The admiral frowned ferociously. He and Nathan were going to have to have a little talk about the courtesy due a flag officer, he thought thunderously, and after that they'd—

His thoughts chopped off in a harsh, strangled gasp as another face appeared on his display. Other people might not have recognized it with the hair which framed it reduced to a short, feathery mass of curls and one side paralyzed, but Hamish Alexander had seen that same face in exactly that same condition once before, and his heart seemed to stop beating.

It can't be, he thought numbly. It can't be! She's dead! She's—

His thoughts disintegrated into chaos and incoherence as the shock roared through him, and then the woman on his display spoke.

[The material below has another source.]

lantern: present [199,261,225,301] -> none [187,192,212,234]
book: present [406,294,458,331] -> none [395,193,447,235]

"Trevor System Command, this is Admiral Honor Harrington." Her voice sounded calm and absolutely professional—or would have, to someone who didn't know her. But White Haven saw the emotion burning in her good eye, heard it hovering in the slurred soprano. "I'm sure no one in the Alliance expected to see me again, but I assure you that the rumors of my recent death have been exaggerated. I am accompanied by approximately one hundred and six thousand liberated inmates of the prison planet Hades, and I expect the arrival of another quarter million or so within the next eleven days—our transports have military hyper generators and we made a faster passage than they will. I regret any confusion or alarm we may have caused by turning up in Peep ships, but they were the only ones we could... appropriate for the voyage."

The right side of her mouth smiled from the display, but her voice went husky and wavered for a moment, and she stopped to clear her throat. White Haven reached out, his fingers trembling, and touched her face on the com as gently as he might have touched a terrified bird, yet the terror was his, and he knew it.

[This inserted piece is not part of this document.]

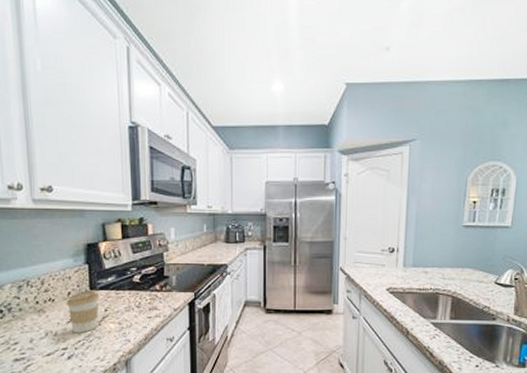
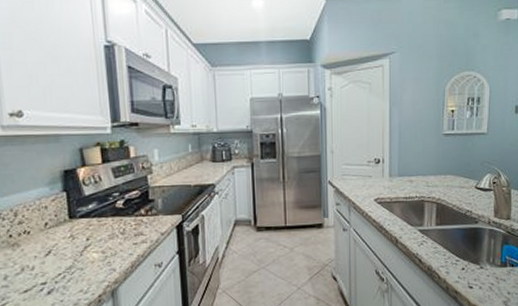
coffee cup: present [66,290,99,333] -> none [43,219,80,266]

"We will remain where we are, with our drives, sidewalls, weapons, and active sensors down until you've had time to check us out and establish our bona fides," she went on after a moment, struggling to maintain her professional tone, "but I'd appreciate it if you could expedite. We were forced to pack these ships to the deckheads to get all our people aboard, and our life support could be in better shape. We—"

She broke off, blinking hard, and Hamish Alexander's heart was an impossible weight in his chest—heavy as a neutron star and yet soaring and thundering with emotions so powerful they terrified him—as he stared at her face. He was afraid to so much as breathe lest the oxygen wake him and destroy this impossible dream, and he realized he was weeping only when his display shimmered. And then she spoke again, and this time everyone heard the catch in her breath, the proud tears she refused to shed hanging in her soft voice.

"We're home, System Command," she said. "It took us a while, but we're home."